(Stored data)

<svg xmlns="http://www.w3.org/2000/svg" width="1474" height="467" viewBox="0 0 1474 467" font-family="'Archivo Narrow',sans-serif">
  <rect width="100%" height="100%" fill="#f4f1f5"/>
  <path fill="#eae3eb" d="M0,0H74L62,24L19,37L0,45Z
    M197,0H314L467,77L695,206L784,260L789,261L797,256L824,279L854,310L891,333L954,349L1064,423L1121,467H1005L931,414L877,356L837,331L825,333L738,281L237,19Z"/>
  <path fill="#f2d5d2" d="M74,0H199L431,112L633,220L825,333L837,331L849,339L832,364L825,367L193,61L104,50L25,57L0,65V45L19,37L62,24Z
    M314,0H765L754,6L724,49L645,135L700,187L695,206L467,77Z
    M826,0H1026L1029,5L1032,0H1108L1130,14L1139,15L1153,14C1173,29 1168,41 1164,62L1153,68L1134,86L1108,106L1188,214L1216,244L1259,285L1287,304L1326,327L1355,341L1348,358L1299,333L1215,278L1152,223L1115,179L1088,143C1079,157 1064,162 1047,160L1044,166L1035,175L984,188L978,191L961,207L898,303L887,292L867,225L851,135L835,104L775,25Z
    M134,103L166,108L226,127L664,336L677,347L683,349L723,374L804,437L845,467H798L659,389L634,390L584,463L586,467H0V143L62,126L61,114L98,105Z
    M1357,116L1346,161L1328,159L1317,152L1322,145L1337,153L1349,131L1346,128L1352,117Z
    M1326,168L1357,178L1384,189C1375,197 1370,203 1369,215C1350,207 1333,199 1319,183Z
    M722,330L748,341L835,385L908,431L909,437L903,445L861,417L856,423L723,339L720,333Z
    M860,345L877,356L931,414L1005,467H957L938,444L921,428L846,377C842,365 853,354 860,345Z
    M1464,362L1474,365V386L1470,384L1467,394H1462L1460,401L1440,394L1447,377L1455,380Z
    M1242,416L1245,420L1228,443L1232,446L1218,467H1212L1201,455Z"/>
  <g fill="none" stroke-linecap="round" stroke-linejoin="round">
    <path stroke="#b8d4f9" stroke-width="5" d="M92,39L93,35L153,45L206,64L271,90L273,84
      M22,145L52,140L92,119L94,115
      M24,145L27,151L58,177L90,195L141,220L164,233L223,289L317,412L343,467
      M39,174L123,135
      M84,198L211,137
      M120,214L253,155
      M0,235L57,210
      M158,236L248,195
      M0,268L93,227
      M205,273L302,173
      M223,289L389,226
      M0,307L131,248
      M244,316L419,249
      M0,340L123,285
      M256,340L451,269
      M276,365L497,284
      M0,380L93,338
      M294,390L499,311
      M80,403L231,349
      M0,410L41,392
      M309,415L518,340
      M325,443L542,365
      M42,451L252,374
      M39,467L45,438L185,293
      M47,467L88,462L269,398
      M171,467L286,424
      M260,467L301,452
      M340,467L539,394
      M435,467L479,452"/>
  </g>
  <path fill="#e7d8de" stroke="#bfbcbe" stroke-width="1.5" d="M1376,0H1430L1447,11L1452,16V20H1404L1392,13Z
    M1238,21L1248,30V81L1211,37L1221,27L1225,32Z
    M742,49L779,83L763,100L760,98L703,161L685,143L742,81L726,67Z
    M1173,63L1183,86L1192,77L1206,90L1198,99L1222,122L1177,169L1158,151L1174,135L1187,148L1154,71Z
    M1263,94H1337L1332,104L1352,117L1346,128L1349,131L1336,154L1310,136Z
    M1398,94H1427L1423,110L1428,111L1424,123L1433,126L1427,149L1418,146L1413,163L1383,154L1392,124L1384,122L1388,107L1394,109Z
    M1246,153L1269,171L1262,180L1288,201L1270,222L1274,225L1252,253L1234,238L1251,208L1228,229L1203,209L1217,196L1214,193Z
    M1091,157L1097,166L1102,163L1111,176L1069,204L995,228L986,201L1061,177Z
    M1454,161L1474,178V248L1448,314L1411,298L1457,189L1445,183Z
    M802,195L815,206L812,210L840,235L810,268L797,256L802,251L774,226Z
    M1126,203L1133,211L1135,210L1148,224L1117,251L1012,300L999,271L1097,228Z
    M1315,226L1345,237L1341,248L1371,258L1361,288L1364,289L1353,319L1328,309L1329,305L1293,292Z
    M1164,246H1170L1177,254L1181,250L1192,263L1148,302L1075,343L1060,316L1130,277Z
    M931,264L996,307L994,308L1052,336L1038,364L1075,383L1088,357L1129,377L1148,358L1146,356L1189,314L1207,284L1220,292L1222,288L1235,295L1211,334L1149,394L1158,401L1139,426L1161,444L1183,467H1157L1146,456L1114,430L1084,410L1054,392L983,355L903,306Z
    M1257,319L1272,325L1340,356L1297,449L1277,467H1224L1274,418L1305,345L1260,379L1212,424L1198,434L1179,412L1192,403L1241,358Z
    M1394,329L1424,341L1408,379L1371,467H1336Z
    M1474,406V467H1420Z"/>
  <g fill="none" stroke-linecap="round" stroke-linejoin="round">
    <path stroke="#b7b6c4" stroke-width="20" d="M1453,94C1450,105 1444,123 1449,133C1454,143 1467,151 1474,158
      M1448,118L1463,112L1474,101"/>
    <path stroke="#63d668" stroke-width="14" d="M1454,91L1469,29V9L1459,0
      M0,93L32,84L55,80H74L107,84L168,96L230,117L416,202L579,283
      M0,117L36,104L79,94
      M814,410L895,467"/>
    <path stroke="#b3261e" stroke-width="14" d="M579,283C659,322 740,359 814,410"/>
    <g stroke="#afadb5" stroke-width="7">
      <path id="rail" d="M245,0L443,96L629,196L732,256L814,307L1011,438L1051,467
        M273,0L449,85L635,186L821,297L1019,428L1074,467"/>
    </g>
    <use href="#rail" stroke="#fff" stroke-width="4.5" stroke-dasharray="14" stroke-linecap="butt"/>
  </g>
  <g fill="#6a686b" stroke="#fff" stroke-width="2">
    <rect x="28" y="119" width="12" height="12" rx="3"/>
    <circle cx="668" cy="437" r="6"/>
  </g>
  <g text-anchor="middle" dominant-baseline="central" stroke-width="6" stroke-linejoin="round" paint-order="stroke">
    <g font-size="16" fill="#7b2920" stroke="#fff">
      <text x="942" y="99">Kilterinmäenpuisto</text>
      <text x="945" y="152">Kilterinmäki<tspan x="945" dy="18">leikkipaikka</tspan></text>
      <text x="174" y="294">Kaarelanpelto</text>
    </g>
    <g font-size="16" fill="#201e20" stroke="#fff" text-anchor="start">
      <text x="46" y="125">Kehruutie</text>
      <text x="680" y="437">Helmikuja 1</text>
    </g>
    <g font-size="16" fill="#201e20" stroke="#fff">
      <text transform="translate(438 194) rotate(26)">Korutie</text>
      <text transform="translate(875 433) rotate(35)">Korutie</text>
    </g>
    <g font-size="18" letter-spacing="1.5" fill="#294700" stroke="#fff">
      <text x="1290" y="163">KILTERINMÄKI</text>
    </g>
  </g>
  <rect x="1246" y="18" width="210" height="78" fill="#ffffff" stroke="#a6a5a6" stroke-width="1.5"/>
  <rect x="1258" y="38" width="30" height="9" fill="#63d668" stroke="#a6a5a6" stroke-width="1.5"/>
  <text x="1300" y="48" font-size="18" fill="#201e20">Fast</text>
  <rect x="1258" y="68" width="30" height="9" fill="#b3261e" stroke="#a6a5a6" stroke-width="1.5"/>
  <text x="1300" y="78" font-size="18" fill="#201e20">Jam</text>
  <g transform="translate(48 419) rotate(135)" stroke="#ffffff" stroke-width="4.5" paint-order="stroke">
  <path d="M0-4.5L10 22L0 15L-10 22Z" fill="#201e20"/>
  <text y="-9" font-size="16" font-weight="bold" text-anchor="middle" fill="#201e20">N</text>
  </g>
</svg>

● **Goal of the exercise**:
Wherever "middle" appears in a line of the entries, copy that line.

● **Exercise result**:
  <g text-anchor="middle" dominant-baseline="central" stroke-width="6" stroke-linejoin="round" paint-order="stroke">
  <text y="-9" font-size="16" font-weight="bold" text-anchor="middle" fill="#201e20">N</text>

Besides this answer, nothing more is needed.